Collection entries
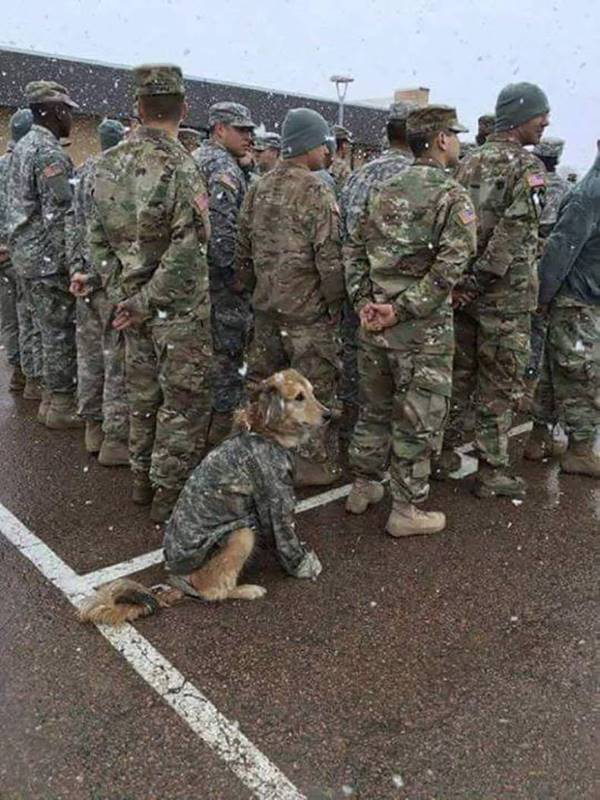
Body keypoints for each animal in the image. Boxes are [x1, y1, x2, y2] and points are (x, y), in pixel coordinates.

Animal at [79, 369, 328, 626]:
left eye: (312, 392)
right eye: (298, 397)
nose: (329, 415)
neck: (263, 431)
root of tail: (177, 583)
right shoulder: (276, 495)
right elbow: (285, 533)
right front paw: (305, 566)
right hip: (240, 535)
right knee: (213, 592)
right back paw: (247, 590)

### Try it
Write out every line above exactly as it is, leaving out the pictures.

### Answer section
Body keypoints for each animal in the image. Boxes are [x1, y1, x2, y2] and points are (x, y), in pixel coordinates.

Animal at [79, 369, 328, 626]:
left eye: (312, 392)
right eye: (298, 397)
nose: (329, 415)
neck: (263, 431)
root of tail: (177, 583)
right shoulder: (276, 495)
right elbow: (285, 533)
right front paw: (305, 566)
right hip: (240, 535)
right knee: (213, 592)
right back paw: (247, 590)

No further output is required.